TEXT SHOWN:
◇ ◇ ◇
So, what does this mean for legalized marijuana in New Jersey, and how can individuals and businesses interested in entering the industry ready themselves? A few things are clear:
- While the legislation currently introduced will change, and there may never be a Division of Marijuana Enforcement, the Attorney General’s Office and law enforcement will have an outsized role in establishing and regulating the industry. Investigators are going to look at applicants with a wary (and, more likely, jaundiced) eye. If the medical marijuana program is prelude — which we believe it is — applicants that include former law enforcement officers or prosecutors as part of their business will fare best.
- Including former law enforcement officers or prosecutors in business plans is important for another reason — the federal government. Marijuana remains illegal under federal law, and the Department of Justice, at least under Attorney General Jeff Sessions, remains committed to enforcing the law. A license from the state of New Jersey does not provide immunity from federal prosecution. Obtaining advice from a former federal prosecutor on what piques the interest of the Department and the Drug Enforcement Administration — and what does not — may. It could be the difference between remaining in business and becoming the target of a money laundering or trade-based money laundering investigation — particularly when federally chartered banks have refused to deposit monies derived from legal marijuana sales.
◇ ◇ ◇
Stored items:
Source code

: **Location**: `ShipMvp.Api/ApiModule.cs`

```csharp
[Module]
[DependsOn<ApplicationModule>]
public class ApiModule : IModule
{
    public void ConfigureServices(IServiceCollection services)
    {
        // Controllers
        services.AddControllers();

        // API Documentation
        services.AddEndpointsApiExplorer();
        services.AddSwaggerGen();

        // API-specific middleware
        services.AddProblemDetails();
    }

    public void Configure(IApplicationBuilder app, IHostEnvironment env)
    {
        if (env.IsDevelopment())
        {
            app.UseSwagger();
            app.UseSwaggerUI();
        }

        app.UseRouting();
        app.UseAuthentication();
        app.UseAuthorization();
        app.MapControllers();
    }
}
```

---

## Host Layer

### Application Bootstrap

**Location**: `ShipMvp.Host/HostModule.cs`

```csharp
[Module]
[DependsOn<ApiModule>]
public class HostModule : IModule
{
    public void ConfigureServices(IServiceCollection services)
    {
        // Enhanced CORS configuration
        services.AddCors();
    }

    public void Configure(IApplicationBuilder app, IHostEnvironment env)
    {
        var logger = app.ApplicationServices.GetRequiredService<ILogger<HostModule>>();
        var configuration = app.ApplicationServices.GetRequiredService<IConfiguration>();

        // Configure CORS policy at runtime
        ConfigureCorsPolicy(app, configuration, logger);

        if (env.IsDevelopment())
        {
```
◇ ◇ ◇
EXERCISES TO COMPLETE:
**a.** From the passage on legalized marijuana in New Jersey, quote the part that begins at the words "- Including former" and stop after the words "legal marijuana sales.".
**b.** Do these statements agree with the passage on legalized marijuana in New Jersey? (i) A license from New Jersey protects a business from federal prosecution. (ii) Marijuana is still illegal under federal law. (iii) The passage says a Division of Marijuana Enforcement will certainly be created. For each, answer yes or no and quote the words that decide it.

RESPONSES FOR EACH TASK:
**a.**
- Including former law enforcement officers or prosecutors in business plans is important for another reason — the federal government. Marijuana remains illegal under federal law, and the Department of Justice, at least under Attorney General Jeff Sessions, remains committed to enforcing the law. A license from the state of New Jersey does not provide immunity from federal prosecution. Obtaining advice from a former federal prosecutor on what piques the interest of the Department and the Drug Enforcement Administration — and what does not — may. It could be the difference between remaining in business and becoming the target of a money laundering or trade-based money laundering investigation — particularly when federally chartered banks have refused to deposit monies derived from legal marijuana sales.

**b.**
(i) No: "A license from the state of New Jersey does not provide immunity from federal prosecution."
(ii) Yes: "Marijuana remains illegal under federal law."
(iii) No: "there may never be a Division of Marijuana Enforcement"